The first set of annotations, first column, shows the experimental annotations of the term GO:0004571 for PTHR45679. The second column shows the 95% C.I. of the predicted annotations using leave-one-out. Bars closer to the left are colored red to indicate that lack of function is suggested, while bars closer to the right are colored blue to indicate function is suggested. Depth of color corresponds to strength of inference. The AUC for this analysis is 0.33 and the Mean Absolute Error is 0.52.
Fig 8.
ROC curve for aphylo and SIFTER predictions.
This figure includes 184 annotations on 147 proteins. Of the 184 annotations, 18 were negative. The corresponding AUC for these curves are 0.72 for aphylo, and 0.60 and 0.52 for SIFTER using truncation level 1 and truncation level 3 respectively.
Fig 9.
Comparison of our 220 proposed annotations to annotations currently in the GO database.
Of the 220, 46 were not found in the GO database, 8 of which we proposed as negative assertions. Of the remaining 174 which we found in the GO database, five were inconsistent (having both a present and absent annotation), two had an experimental evidence code, and the remainder, 167, corresponded to annotations without experimental evidence.
Table 7.
List of proposed annotations for mouse proteins.

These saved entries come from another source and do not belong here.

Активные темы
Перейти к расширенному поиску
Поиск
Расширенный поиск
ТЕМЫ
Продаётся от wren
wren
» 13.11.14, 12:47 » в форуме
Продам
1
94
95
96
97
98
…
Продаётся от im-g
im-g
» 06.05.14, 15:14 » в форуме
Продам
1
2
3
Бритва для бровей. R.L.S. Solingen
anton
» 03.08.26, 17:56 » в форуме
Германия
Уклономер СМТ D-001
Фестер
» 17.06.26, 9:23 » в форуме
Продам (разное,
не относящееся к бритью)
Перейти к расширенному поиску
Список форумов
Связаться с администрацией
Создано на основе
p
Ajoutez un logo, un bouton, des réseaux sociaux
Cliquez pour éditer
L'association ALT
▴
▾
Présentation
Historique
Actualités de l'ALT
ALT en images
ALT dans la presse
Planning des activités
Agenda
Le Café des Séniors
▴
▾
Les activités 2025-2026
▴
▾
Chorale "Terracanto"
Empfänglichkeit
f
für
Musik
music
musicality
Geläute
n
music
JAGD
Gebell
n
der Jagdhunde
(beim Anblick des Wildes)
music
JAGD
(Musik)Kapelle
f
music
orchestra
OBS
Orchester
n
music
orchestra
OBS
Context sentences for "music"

The 95% CI corresponds to the posterior probability of the model. We suggest that values with the CI close to zero indicate absence of function and should be annotated with the qualifier “NOT”. The Ref. column lists literature in which we found evidence of the corresponding annotation can be found, and the last column lists evidence codes found for annotations to the same term in the GO database (note that all corresponding GO database annotations are presence of function). Notes: (1) Exp. evidence found in literature. (2) Was not present in our training dataset, but we correctly predicted an experimentally supported annotation.
Table 8.
Distribution of trees per number of functions (annotations) in PANTHER.

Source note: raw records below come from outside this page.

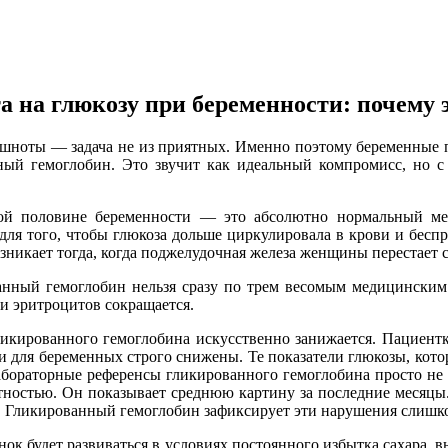
 на глюкозу при беременности: почему э
тошноты — задача не из приятных. Именно поэтому беременные 
ный гемоглобин. Это звучит как идеальный компромисс, но с
рой половине беременности — это абсолютно нормальный м
для того, чтобы глюкоза дольше циркулировала в крови и беспр
никает тогда, когда поджелудочная железа женщины перестает с
ванный гемоглобин нельзя сразу по трем весомым медицински
и эритроцитов сокращается.
ликированного гемоглобина искусственно занижается. Пациентка
и для беременных строго снижены. Те показатели глюкозы, кото
абораторные референсы гликированного гемоглобина просто не 
ртностью. Он показывает среднюю картину за последние месяцы.
ды. Гликированный гемоглобин зафиксирует эти нарушения слишк
енок будет развиваться в условиях постоянного избытка сахара,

At least 50% of the trees used in this paper have 10 or more annotations per tree.
Fig 10.
Distribution of AUCs and MAEs for the scenario with partially annotated trees and mislabeling.
The x-axis shows the proportion of missing annotations, while the y-axis shows the score (AUC or MAE).
Fig 11.
Empirical bias distribution for the Fully annotated scenario by type of prior, parameter, and number of leaves.
Fig 12.
Empirical bias distribution for the partially annotated scenario by parameter and proportion of missing labels.
Fig 13.
Difference in the number of input proteins used for predictions.

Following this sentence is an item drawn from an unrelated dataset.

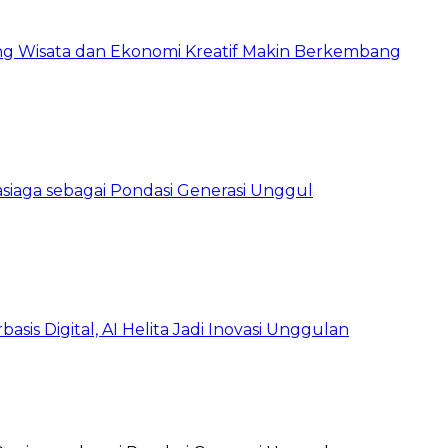
ong Wisata dan Ekonomi Kreatif Makin Berkembang
siaga sebagai Pondasi Generasi Unggul
is Digital, AI Helita Jadi Inovasi Unggulan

Each bar represents a single annotation (prediction) to be made. The y-axis shows the difference between the number of input proteins used by aphylo, and SIFTER. Negative values indicate that SIFTER included more proteins as input for making the prediction, whereas positive values indicate that aphylo included more proteins as input. A paired t-test shows that, on average, SIFTER included more proteins than aphylo for each one of its calculations.
Fig 14.
Scatter plot comparing all 184 prediction scores between SIFTER with truncation level one, and SIFTER with truncation level 3.
Red triangles correspond to negative annotations, while blue triangles mark positive annotations. The six negative annotations with a black border highlight observations that were correctly classified with truncation one, but were misclassified using truncation level 3. The coordinates were jittered to avoid overlapping.